* **Given text**:
__________________________________________________

Gibraltarians took to the streets in protest after Foreign Secretary Jack Straw told MPs that London and Madrid had reached broad agreement on the colony's future.

There's more chance of hell freezing over than the people of Gibraltar ever agreeing

Peter Caruana, Gibraltar's First Minister

Although there was still no deal to put to the people of Gibraltar its chief minister, Peter Caruana, said any poll on shared sovereignty would be soundly defeated.

The Conservatives accused Mr Straw of trying to bully Gibraltarians into giving up their British citizenship.

And there was even opposition in Spain, which said it still wants complete sovereignty of the Rock - 300 years after it first became British.

'Betrayed'

In a statement condemning the foreign secretary's announcement the Gibraltar Government said: "Mr Straw has politically and openly conceded to Spain the principle of joint sovereignty.

"Mr Straw knows that there is no meaningful level of support in Gibraltar for joint sovereignty."

Gibraltar's First Minister Peter Caruana told the BBC: "I'm feeling like the whole of Gibraltar is feeling - let down, betrayed and frustrated.

"Mr Straw knows that there's more chance of hell freezing over than the people of Gibraltar ever agreeing to a dilution of British sovereignty."

Following Mr Straw's announcement Gibraltarians sounded car horns, blew whistles and beat pots and pans to make clear their opposition to a deal.

Although the 27,000 people on the Rock have a veto on any deal and are overwhelmingly in favour of remaining British, Mr Straw will try to persuade them that shared sovereignty would improve their lives.

__________________________________________________

* **Provided data**:
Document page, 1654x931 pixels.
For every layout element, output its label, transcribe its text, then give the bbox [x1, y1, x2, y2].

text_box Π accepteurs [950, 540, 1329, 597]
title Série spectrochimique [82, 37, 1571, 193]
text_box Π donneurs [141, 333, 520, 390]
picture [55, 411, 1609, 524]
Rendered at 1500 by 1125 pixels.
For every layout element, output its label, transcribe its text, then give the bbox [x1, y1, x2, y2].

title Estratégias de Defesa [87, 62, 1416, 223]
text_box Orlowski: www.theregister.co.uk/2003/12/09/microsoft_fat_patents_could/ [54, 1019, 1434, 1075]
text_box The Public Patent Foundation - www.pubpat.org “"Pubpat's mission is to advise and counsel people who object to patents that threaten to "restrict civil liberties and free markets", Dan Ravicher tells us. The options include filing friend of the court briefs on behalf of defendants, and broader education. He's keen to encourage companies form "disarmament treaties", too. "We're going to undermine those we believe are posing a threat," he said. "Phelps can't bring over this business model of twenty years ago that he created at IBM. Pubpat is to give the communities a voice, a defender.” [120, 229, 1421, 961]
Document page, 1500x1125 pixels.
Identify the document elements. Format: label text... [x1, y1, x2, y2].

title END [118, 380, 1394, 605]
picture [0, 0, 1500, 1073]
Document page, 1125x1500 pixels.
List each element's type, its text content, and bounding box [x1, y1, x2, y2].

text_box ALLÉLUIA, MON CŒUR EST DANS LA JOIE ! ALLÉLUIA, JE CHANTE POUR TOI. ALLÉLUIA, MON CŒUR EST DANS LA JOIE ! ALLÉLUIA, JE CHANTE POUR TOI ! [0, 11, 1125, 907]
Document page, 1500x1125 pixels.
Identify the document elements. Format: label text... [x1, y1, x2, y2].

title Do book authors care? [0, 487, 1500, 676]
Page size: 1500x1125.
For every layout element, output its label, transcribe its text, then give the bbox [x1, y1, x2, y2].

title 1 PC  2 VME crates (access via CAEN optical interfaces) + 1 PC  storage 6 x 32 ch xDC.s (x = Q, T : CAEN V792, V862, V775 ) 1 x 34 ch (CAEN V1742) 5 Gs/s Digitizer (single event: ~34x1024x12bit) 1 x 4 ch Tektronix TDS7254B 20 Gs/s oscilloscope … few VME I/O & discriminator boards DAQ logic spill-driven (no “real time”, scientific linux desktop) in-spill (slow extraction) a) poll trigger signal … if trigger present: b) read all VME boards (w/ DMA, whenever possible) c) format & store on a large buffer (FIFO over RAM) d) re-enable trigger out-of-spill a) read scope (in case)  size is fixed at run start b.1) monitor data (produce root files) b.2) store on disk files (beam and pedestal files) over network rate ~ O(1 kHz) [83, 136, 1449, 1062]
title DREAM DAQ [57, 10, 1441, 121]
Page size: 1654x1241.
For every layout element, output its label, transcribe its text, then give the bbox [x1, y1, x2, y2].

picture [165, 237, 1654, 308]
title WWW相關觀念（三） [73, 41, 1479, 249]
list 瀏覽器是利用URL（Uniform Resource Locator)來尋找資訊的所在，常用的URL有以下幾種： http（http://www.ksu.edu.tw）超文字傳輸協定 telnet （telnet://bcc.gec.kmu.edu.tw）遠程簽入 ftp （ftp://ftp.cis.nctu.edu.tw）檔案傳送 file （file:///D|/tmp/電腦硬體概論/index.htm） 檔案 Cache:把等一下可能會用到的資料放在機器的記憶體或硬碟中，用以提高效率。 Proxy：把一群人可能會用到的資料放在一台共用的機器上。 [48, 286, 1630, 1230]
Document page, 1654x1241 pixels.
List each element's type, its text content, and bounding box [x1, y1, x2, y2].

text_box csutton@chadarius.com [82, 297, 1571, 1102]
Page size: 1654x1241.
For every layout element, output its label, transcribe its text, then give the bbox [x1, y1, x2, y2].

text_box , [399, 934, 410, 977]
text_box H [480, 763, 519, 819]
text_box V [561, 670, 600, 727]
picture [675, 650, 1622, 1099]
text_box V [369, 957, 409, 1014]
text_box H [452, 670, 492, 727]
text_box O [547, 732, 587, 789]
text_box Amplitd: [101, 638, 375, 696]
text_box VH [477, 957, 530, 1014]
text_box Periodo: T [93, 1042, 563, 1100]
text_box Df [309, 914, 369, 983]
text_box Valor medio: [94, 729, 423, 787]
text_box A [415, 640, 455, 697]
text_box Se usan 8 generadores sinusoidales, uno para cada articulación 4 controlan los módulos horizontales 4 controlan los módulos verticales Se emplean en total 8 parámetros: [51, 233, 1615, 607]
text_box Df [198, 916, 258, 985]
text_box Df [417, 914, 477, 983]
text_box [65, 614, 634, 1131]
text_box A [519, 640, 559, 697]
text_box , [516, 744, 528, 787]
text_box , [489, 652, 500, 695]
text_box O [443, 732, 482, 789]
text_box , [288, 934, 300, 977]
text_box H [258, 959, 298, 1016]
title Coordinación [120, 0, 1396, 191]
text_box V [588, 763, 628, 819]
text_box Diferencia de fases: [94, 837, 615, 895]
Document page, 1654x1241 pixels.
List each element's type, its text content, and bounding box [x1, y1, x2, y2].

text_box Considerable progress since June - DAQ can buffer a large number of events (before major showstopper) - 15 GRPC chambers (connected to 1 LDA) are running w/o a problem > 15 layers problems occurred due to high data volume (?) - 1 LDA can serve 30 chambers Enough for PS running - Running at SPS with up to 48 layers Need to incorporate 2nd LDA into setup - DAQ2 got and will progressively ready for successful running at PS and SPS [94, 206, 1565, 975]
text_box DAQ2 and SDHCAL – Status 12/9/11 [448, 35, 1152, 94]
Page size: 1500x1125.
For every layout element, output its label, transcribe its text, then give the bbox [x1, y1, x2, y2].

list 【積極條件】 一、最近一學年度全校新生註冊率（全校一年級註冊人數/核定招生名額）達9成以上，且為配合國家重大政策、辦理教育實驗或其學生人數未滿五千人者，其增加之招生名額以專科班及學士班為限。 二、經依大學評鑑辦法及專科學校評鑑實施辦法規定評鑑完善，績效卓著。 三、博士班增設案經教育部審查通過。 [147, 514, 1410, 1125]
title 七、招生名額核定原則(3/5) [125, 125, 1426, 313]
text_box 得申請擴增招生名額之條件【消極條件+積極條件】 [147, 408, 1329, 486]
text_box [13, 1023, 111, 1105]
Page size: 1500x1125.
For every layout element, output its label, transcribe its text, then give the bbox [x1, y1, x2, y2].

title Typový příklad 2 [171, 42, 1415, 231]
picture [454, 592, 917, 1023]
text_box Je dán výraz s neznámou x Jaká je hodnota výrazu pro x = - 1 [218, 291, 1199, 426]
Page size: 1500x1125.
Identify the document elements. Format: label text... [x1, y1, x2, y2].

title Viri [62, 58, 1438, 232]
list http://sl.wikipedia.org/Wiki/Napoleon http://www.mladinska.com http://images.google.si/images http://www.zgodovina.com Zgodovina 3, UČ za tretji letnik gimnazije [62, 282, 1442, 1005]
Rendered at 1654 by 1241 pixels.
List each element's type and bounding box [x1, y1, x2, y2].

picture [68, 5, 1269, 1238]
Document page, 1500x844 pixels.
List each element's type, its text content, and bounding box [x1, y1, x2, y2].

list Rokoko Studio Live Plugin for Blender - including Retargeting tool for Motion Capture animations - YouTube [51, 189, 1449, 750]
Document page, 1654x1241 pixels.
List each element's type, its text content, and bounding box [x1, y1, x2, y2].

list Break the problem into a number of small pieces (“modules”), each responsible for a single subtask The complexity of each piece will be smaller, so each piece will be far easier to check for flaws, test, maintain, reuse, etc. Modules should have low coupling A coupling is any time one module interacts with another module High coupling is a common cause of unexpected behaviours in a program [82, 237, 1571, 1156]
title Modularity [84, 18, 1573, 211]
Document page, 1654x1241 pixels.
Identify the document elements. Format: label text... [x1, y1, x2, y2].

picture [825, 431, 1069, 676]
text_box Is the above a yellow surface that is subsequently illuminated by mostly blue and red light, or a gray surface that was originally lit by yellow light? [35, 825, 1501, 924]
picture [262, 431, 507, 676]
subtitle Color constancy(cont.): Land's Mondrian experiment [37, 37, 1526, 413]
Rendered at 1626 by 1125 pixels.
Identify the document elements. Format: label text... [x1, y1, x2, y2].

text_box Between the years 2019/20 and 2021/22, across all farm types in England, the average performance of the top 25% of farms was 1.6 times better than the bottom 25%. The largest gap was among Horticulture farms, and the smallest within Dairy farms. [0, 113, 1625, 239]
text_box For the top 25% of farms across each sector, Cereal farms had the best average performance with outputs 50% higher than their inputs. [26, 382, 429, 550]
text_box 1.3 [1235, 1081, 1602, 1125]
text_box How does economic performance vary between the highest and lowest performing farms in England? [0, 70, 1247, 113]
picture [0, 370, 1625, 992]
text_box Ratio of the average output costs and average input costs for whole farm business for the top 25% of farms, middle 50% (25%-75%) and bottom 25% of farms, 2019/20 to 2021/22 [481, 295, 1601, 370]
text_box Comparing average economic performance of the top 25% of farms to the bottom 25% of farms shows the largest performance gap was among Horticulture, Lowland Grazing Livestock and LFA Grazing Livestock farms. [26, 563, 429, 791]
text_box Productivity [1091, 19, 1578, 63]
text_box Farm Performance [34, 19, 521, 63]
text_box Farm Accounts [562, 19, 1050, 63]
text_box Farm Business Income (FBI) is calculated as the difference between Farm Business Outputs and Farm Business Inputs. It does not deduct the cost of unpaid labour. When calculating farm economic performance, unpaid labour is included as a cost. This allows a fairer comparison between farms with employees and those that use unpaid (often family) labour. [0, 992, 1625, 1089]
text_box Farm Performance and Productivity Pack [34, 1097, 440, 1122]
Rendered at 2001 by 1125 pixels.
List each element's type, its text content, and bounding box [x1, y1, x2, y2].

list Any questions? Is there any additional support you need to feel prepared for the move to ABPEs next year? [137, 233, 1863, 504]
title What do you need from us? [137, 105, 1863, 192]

__________________________________________________

* **Task requirements**:
**1.** According to the Gibraltar report, how many people live on the Rock?
**2.** What actions does the Gibraltar report say Gibraltarians took after Mr Straw's announcement to make clear their opposition to a deal?

* **Exercise results**:
**1.** 27,000

**2.** They sounded car horns, blew whistles, and beat pots and pans.